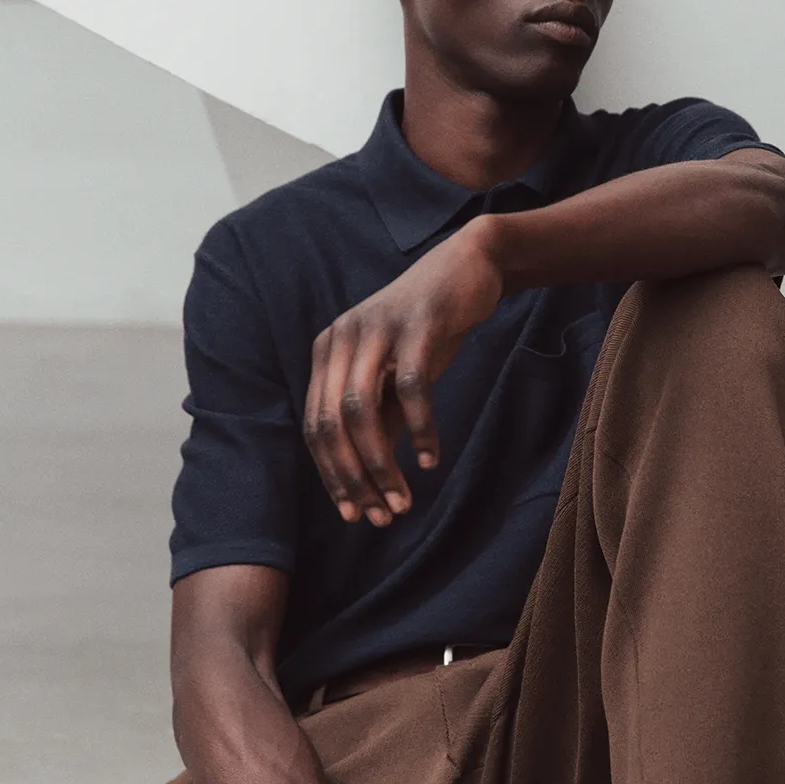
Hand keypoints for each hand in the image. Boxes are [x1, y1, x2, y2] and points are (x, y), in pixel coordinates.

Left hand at [304, 219, 503, 525]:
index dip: (332, 475)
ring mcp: (376, 329)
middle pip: (332, 423)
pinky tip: (431, 459)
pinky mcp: (416, 324)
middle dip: (354, 478)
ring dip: (382, 464)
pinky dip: (420, 429)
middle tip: (381, 516)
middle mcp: (342, 339)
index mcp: (328, 352)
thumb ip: (380, 419)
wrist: (468, 266)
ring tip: (403, 501)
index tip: (354, 513)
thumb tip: (370, 480)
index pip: (316, 426)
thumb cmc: (429, 327)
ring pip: (363, 411)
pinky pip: (411, 387)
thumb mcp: (396, 376)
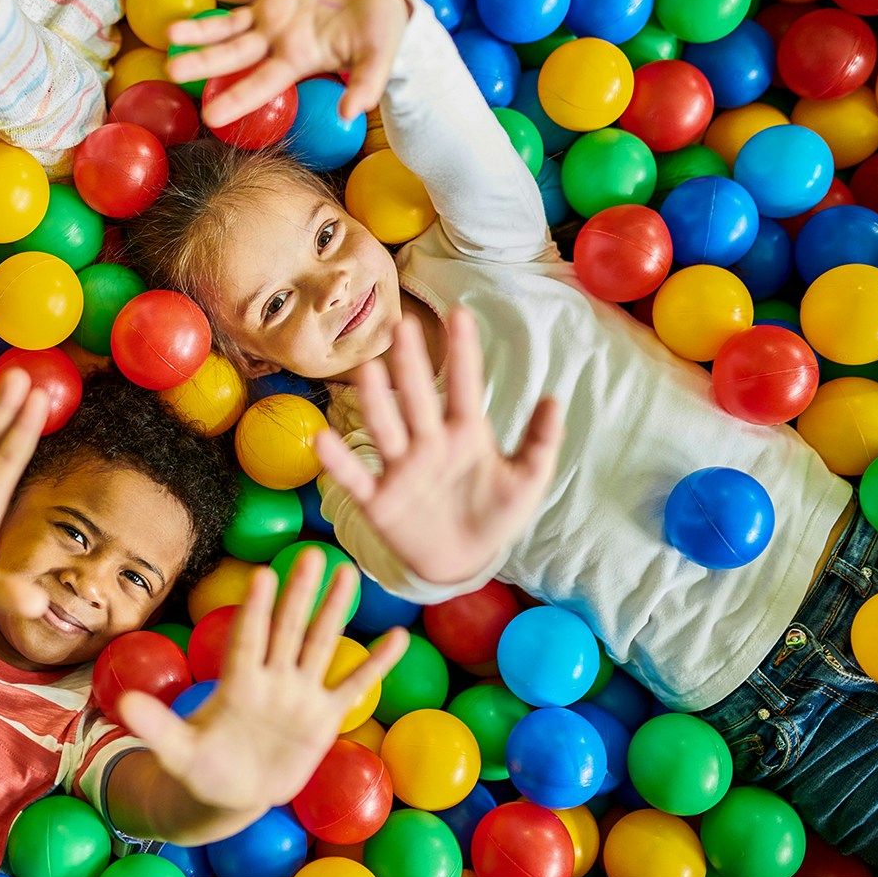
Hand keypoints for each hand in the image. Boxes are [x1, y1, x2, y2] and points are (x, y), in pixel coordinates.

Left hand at [116, 550, 406, 813]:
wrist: (230, 792)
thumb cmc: (200, 767)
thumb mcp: (175, 751)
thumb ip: (156, 725)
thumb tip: (122, 703)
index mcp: (237, 682)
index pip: (249, 638)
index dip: (255, 609)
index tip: (263, 574)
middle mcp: (271, 678)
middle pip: (288, 629)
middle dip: (300, 594)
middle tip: (313, 553)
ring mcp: (299, 694)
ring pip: (320, 644)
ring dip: (336, 611)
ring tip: (349, 573)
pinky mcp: (322, 717)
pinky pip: (353, 686)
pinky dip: (376, 664)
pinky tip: (398, 637)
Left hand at [164, 0, 410, 127]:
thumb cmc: (381, 32)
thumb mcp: (378, 59)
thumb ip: (365, 85)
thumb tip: (351, 114)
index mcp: (297, 61)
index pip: (260, 83)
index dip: (236, 99)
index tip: (209, 116)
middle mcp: (276, 40)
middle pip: (232, 55)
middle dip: (202, 61)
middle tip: (171, 69)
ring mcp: (271, 13)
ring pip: (227, 23)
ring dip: (200, 28)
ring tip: (171, 32)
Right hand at [315, 307, 564, 586]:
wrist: (465, 562)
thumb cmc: (495, 512)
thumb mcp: (526, 480)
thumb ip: (540, 443)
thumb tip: (554, 398)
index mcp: (466, 432)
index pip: (464, 385)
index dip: (463, 352)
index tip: (461, 314)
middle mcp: (429, 442)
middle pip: (418, 398)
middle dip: (411, 364)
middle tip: (403, 326)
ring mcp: (401, 468)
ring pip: (386, 428)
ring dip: (376, 402)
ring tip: (369, 370)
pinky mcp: (379, 500)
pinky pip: (356, 478)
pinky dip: (339, 462)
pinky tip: (323, 439)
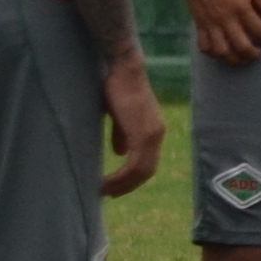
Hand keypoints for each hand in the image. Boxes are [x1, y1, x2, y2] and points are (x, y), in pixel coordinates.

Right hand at [99, 55, 164, 198]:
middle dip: (127, 186)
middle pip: (146, 171)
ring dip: (122, 185)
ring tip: (103, 191)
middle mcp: (157, 134)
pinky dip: (120, 177)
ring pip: (141, 171)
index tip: (116, 186)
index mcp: (153, 130)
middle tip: (108, 194)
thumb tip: (119, 152)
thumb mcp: (119, 115)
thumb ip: (122, 133)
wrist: (122, 67)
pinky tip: (105, 182)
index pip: (147, 162)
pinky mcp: (143, 133)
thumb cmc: (116, 85)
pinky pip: (134, 165)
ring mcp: (152, 134)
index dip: (133, 178)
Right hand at [178, 0, 260, 68]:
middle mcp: (226, 19)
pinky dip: (213, 53)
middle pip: (241, 46)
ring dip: (233, 59)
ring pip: (222, 51)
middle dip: (252, 54)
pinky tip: (221, 52)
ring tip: (241, 58)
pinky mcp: (199, 25)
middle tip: (257, 53)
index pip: (258, 30)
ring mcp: (211, 23)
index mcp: (241, 7)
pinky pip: (204, 46)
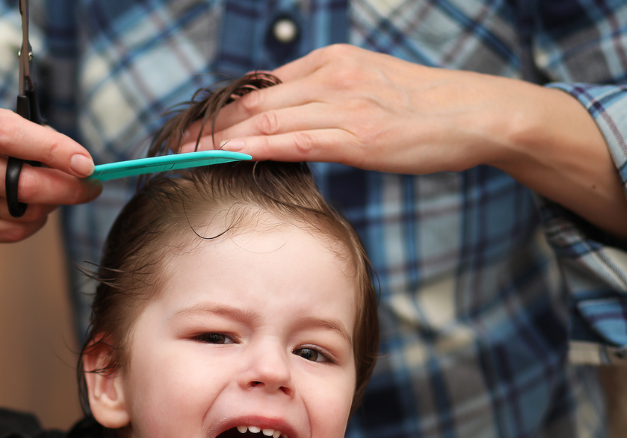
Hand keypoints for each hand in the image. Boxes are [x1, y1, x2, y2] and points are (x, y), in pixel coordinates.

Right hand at [0, 99, 100, 259]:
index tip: (86, 163)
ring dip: (49, 205)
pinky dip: (31, 222)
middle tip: (90, 186)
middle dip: (67, 188)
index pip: (12, 137)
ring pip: (22, 213)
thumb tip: (77, 163)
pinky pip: (11, 233)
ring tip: (52, 192)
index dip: (53, 151)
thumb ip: (28, 133)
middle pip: (22, 185)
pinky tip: (31, 208)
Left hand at [176, 43, 626, 237]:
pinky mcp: (359, 133)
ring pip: (266, 121)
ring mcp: (343, 103)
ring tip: (184, 159)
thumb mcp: (365, 94)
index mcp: (327, 65)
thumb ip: (323, 105)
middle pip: (251, 103)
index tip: (185, 132)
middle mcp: (328, 77)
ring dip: (220, 142)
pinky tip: (230, 160)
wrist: (480, 113)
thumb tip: (283, 128)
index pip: (257, 90)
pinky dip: (257, 149)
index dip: (217, 113)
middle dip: (205, 128)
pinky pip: (296, 140)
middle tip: (168, 149)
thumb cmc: (423, 112)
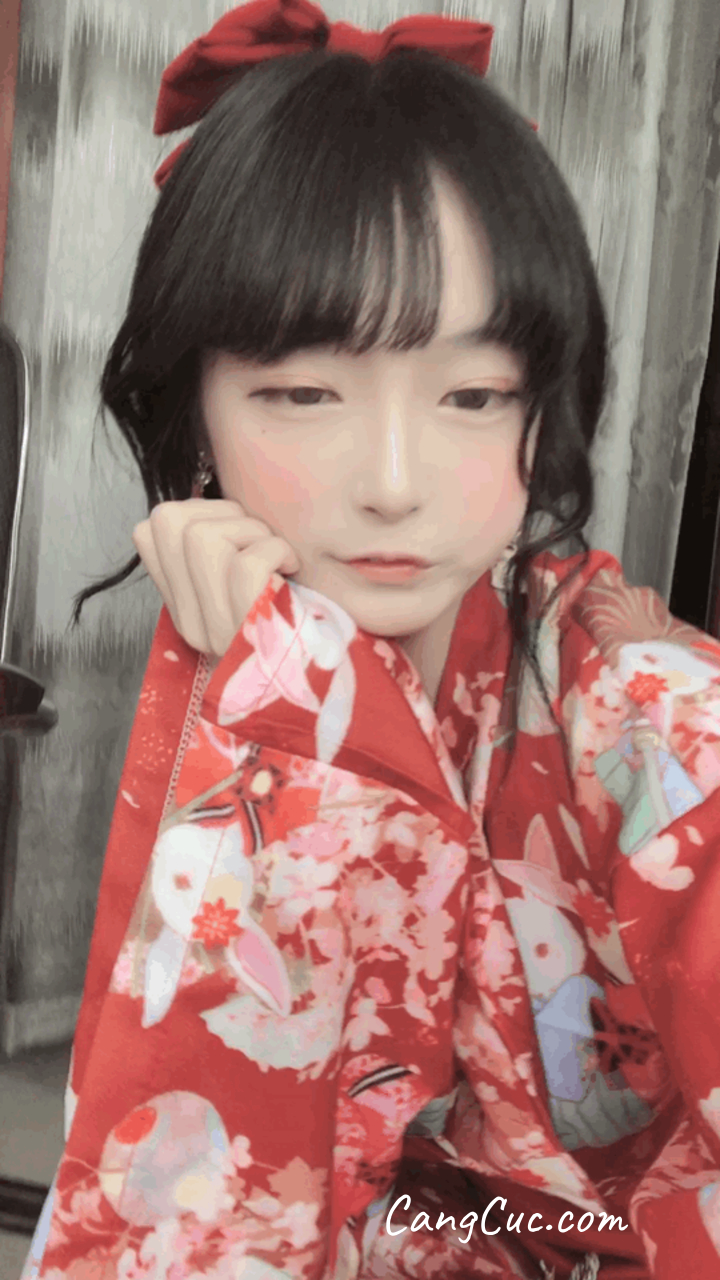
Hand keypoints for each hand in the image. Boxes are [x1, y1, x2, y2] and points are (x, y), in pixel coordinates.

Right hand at [132, 498, 299, 656]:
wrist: (323, 686)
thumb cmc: (298, 620)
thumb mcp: (247, 587)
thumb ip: (223, 555)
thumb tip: (223, 506)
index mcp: (184, 606)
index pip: (148, 531)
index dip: (194, 511)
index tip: (234, 530)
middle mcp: (191, 619)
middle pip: (168, 521)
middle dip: (224, 512)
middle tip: (259, 540)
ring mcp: (214, 627)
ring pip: (201, 536)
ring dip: (251, 530)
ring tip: (277, 555)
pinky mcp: (246, 627)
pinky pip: (248, 562)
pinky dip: (276, 550)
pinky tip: (291, 567)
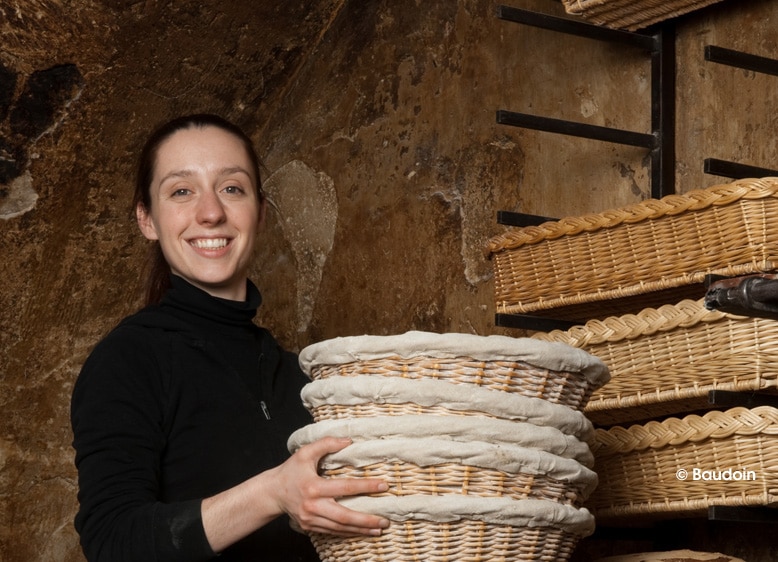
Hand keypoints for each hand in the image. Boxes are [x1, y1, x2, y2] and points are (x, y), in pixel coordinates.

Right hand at [270, 436, 389, 535]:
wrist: (272, 492)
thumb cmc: (290, 471)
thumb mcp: (305, 452)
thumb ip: (326, 444)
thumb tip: (348, 441)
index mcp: (313, 487)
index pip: (344, 487)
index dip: (365, 486)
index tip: (383, 485)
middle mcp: (313, 506)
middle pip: (344, 516)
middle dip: (366, 520)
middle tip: (384, 520)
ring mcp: (311, 519)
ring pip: (340, 527)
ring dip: (361, 529)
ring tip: (379, 529)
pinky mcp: (311, 527)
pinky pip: (333, 532)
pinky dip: (349, 533)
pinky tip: (362, 532)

• _DIRECTIONS_: Begin at the first line of the records. Print every line through the one containing "pinky tip: (431, 459)" exactly, but skip the pictures.

• _ANSWER_:
Hand keypoints for each hand in the image. Boxes are [x1, y1, x2, y2] and points are (x, y), in pixel coordinates.

Left hand at [304, 219, 503, 525]:
index dip: (332, 475)
ring mcp: (376, 329)
middle pip: (332, 423)
pinky tip: (431, 459)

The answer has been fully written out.